## DESCRIPTION OF THE TASK
Repeat only the stretch of lines below that runs from the line with "#908, due: Apr 20 -> Apr 21" through the line with "#1208, owner: Martin -> Yasmin", unaltered.

## SUPPLIED ENTRIES
┄┄┄┄┄┄┄┄┄┄┄┄┄┄┄┄┄┄┄┄

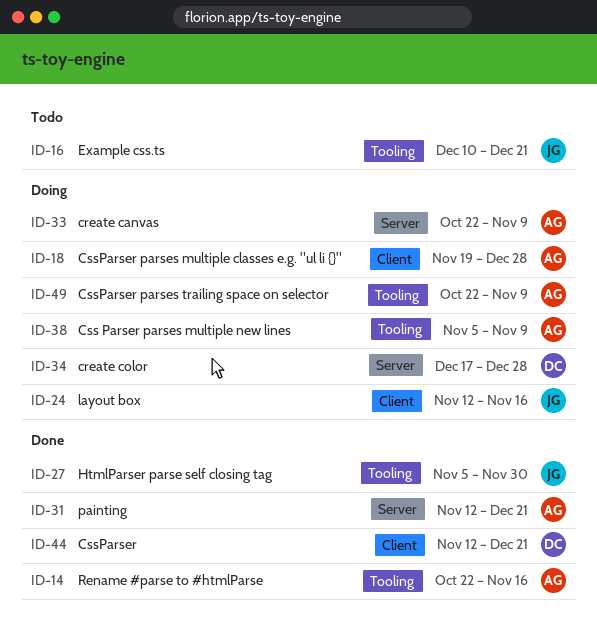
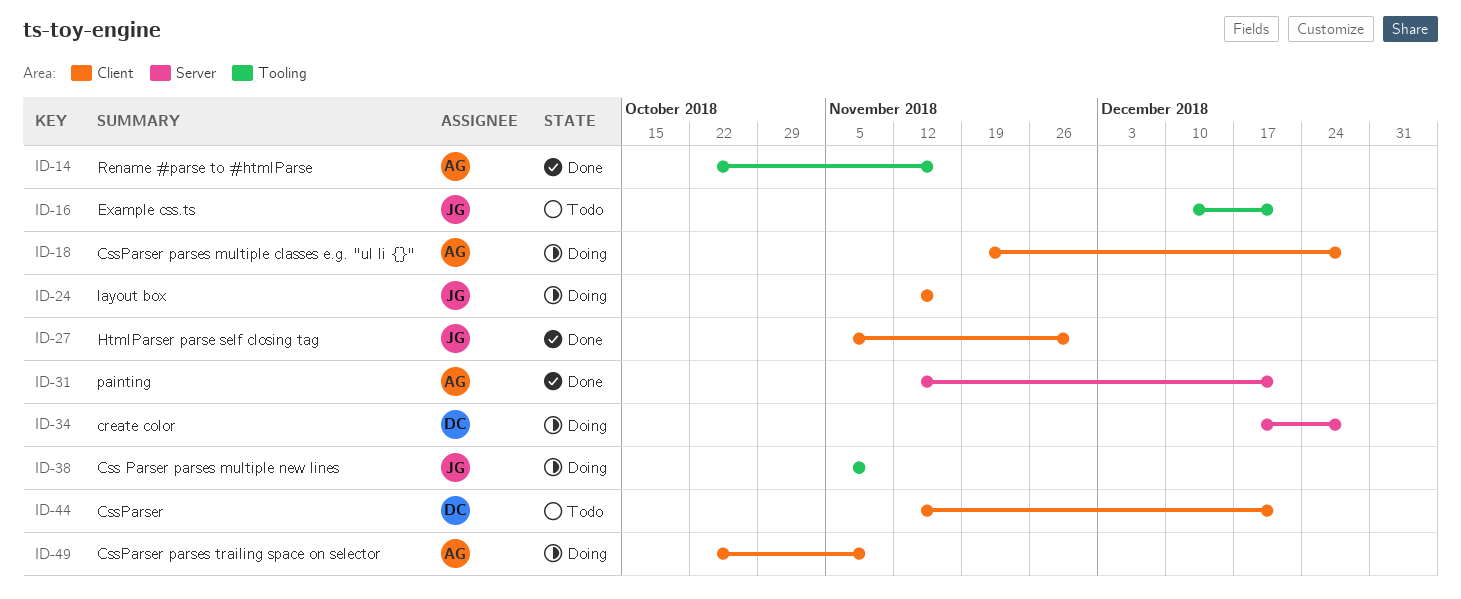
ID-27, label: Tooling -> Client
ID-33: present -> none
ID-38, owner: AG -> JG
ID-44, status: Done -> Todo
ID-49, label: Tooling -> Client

┄┄┄┄┄┄┄┄┄┄┄┄┄┄┄┄┄┄┄┄

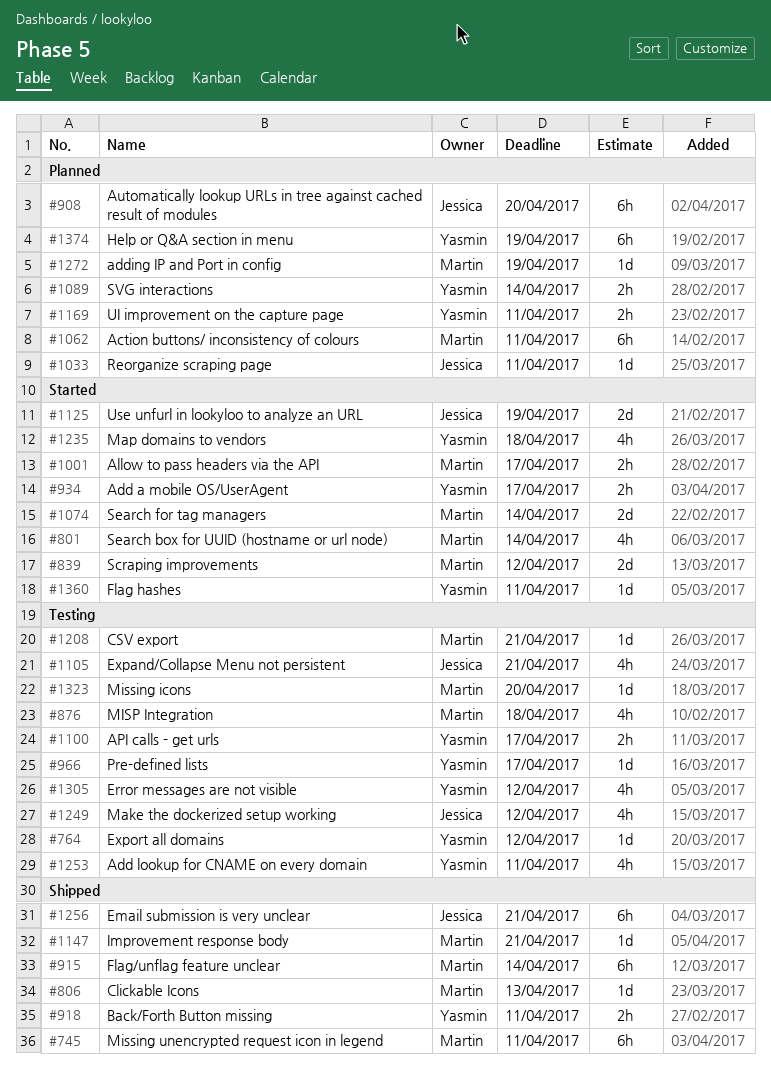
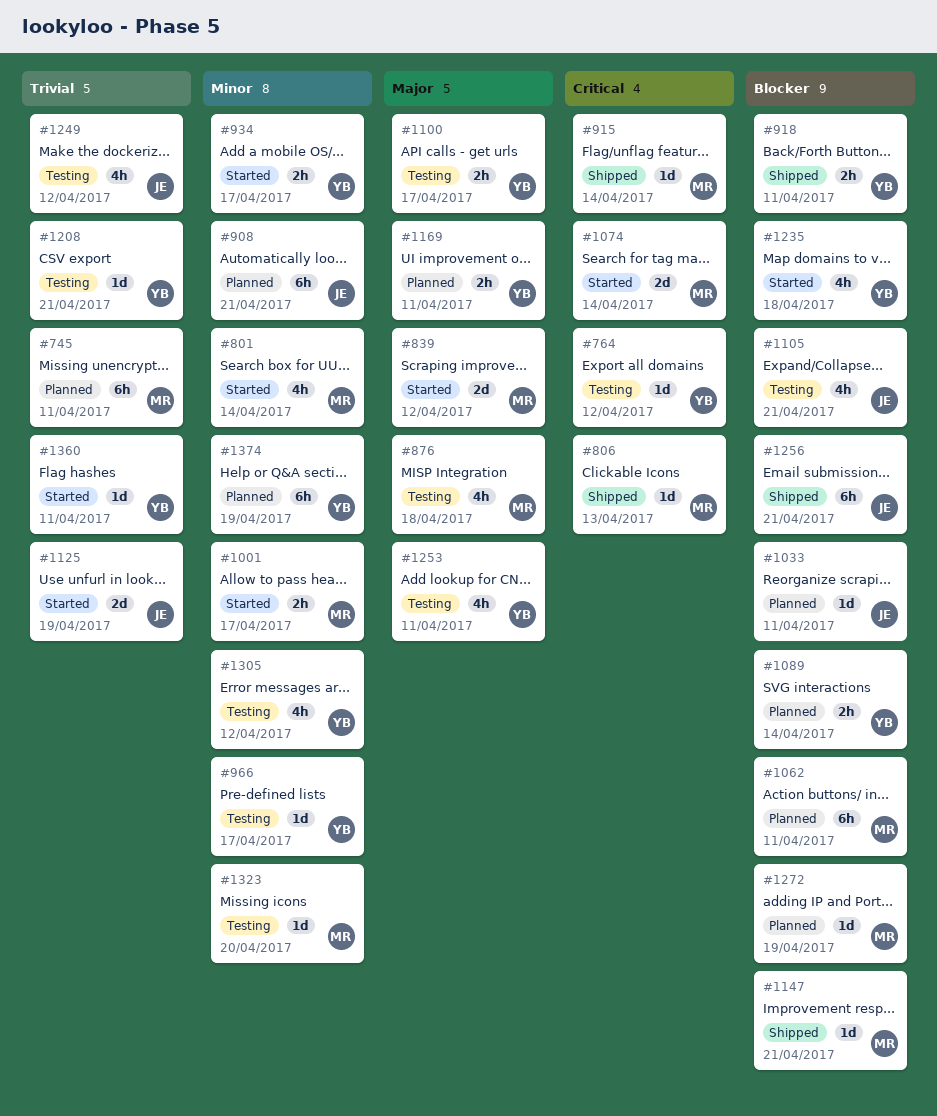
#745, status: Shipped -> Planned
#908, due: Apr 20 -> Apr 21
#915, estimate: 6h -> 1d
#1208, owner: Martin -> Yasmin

┄┄┄┄┄┄┄┄┄┄┄┄┄┄┄┄┄┄┄┄

## TASK RESPONSE
#908, due: Apr 20 -> Apr 21
#915, estimate: 6h -> 1d
#1208, owner: Martin -> Yasmin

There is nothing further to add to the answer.